Segment Start: Data for this task
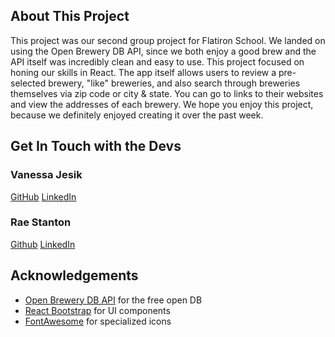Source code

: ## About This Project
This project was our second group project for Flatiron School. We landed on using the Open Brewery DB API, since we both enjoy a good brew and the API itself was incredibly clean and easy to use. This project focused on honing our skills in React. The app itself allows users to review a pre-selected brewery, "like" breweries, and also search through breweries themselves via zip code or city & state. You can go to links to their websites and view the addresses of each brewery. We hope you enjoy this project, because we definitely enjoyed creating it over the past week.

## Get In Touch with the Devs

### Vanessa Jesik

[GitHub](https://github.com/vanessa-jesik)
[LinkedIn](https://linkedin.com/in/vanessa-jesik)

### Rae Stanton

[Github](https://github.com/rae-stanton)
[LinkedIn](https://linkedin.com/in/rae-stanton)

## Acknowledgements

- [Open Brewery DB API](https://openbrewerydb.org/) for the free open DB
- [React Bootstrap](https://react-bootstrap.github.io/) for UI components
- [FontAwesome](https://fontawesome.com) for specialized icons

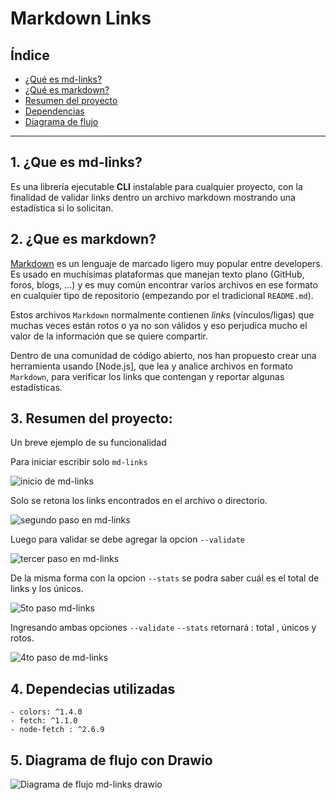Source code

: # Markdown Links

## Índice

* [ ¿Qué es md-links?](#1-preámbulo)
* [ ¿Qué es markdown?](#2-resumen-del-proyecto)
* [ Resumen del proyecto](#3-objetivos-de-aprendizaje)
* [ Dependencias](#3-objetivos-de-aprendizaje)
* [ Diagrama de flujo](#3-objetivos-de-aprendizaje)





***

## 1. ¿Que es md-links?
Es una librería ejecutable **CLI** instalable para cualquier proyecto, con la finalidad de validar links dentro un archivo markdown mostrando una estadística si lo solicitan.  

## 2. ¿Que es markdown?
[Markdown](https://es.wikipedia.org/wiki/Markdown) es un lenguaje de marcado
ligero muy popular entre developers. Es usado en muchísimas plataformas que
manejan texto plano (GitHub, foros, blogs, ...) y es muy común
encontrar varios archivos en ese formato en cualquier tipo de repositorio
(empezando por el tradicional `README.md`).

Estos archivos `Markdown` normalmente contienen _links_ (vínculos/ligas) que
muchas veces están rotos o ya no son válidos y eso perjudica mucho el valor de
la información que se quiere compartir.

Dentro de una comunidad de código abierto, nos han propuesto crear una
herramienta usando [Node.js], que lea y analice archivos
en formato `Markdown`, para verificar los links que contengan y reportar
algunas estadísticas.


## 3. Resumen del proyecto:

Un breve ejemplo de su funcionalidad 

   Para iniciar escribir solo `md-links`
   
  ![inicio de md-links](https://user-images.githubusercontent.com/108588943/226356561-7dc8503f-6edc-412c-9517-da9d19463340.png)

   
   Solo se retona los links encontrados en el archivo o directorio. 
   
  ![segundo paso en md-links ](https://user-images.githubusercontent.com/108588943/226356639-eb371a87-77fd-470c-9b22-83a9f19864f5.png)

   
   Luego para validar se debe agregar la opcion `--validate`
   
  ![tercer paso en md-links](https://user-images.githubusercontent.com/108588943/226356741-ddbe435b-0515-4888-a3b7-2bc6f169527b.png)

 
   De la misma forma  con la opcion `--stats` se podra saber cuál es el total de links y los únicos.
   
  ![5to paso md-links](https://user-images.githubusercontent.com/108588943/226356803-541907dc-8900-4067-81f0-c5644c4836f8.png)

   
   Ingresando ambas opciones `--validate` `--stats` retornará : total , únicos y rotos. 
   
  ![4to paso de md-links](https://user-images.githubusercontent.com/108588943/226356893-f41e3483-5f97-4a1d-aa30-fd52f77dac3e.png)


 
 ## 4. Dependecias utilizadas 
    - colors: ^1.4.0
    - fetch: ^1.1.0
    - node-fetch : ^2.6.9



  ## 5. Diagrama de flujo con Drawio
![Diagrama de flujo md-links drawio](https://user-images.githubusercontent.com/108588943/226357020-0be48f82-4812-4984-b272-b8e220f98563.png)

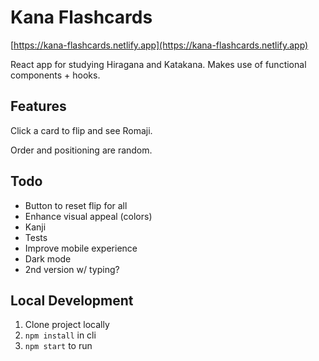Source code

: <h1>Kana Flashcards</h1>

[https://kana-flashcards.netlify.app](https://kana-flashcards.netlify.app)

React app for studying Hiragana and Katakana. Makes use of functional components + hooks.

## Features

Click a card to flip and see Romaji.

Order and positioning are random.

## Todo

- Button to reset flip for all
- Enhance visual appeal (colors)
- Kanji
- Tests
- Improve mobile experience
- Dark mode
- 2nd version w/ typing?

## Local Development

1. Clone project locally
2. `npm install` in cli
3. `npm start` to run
Segment End: Data for this task
## About this exercise
For each line of the entries that holds the word "rotos", pull that line out.

## Solution to the exercise
muchas veces están rotos o ya no son válidos y eso perjudica mucho el valor de
   Ingresando ambas opciones `--validate` `--stats` retornará : total , únicos y rotos. 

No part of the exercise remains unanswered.